> _EXERCISE DETAILS_
Look for the string "pixel" in the data below, and copy each line that holds it.

-- EXTRACTED MATERIAL follows --

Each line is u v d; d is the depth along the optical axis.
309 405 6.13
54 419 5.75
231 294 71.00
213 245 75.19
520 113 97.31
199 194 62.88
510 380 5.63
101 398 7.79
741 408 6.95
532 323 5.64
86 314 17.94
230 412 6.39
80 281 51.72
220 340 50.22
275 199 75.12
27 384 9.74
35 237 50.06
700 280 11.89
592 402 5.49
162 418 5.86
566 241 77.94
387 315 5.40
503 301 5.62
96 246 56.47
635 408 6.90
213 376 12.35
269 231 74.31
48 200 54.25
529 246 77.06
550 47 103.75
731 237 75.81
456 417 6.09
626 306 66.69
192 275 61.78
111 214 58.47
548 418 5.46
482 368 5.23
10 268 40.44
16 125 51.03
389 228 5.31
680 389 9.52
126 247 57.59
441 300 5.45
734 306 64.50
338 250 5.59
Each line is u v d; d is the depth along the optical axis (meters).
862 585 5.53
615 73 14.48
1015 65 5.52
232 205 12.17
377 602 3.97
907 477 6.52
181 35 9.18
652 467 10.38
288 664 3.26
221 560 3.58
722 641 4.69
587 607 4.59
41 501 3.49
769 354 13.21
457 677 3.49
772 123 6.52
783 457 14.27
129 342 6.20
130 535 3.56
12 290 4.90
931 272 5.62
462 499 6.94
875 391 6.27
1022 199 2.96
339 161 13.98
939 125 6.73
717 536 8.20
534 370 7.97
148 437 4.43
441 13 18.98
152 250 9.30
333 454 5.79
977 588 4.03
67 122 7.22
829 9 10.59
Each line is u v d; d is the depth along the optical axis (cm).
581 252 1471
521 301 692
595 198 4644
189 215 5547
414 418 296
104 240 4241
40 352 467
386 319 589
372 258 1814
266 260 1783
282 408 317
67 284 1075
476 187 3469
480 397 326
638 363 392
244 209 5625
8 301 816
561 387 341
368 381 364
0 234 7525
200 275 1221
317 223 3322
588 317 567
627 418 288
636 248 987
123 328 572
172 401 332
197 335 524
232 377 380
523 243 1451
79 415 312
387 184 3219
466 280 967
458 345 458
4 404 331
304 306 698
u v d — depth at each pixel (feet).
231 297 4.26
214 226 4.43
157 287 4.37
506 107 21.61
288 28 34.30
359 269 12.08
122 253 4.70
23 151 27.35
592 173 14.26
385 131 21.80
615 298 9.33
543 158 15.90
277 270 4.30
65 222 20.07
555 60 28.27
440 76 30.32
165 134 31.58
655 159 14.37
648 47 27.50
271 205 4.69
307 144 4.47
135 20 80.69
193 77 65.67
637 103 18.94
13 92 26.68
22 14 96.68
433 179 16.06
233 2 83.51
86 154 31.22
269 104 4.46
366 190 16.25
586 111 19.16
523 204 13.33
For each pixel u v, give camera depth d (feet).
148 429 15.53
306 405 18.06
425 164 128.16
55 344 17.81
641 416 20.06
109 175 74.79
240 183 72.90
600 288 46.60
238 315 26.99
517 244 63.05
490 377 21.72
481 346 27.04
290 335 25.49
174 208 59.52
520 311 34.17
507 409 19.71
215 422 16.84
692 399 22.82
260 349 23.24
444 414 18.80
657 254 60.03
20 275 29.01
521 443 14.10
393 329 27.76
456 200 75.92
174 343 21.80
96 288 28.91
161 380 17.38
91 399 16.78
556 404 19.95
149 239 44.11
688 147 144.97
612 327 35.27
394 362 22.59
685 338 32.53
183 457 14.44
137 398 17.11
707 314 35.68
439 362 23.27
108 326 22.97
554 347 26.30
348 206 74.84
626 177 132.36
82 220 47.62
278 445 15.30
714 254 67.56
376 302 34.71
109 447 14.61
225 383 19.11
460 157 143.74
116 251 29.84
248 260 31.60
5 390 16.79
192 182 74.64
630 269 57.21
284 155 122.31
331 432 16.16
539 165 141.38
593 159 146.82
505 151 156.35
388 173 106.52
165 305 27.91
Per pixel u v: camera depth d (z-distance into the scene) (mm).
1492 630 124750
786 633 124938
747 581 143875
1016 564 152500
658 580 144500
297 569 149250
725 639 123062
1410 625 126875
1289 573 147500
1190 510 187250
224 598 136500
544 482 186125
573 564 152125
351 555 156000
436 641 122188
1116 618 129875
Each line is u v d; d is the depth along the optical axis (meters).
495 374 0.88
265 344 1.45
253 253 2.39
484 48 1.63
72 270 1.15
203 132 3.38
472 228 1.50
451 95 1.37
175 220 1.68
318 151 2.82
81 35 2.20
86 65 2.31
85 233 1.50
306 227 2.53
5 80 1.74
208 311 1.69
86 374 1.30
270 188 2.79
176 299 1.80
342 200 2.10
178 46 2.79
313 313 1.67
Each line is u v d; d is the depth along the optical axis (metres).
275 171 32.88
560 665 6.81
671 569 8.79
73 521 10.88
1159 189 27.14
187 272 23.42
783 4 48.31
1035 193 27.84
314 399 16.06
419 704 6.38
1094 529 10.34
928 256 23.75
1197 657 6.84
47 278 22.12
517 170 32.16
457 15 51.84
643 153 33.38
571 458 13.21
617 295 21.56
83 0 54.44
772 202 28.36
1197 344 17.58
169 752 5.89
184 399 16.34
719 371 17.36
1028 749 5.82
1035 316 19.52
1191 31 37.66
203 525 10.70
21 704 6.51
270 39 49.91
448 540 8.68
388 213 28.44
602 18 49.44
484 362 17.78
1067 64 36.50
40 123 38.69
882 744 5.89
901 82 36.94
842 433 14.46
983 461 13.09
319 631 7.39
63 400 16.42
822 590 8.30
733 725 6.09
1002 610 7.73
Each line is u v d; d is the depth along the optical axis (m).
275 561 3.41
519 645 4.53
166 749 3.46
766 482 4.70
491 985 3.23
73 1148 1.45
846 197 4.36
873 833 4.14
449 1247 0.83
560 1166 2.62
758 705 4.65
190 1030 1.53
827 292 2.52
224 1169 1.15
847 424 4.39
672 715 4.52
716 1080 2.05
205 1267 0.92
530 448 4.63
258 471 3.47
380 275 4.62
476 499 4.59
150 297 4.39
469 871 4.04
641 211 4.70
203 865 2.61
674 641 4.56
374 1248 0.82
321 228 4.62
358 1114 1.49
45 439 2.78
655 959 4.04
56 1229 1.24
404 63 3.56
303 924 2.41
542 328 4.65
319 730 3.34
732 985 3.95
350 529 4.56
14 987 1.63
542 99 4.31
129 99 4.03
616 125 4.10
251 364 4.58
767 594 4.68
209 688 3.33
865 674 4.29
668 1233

-- EXTRACTED MATERIAL concluded --

> _ANSWER TO THIS PROBLEM_
u v d — depth at each pixel (feet).
For each pixel u v, give camera depth d (feet).
Per pixel u v: camera depth d (z-distance into the scene) (mm).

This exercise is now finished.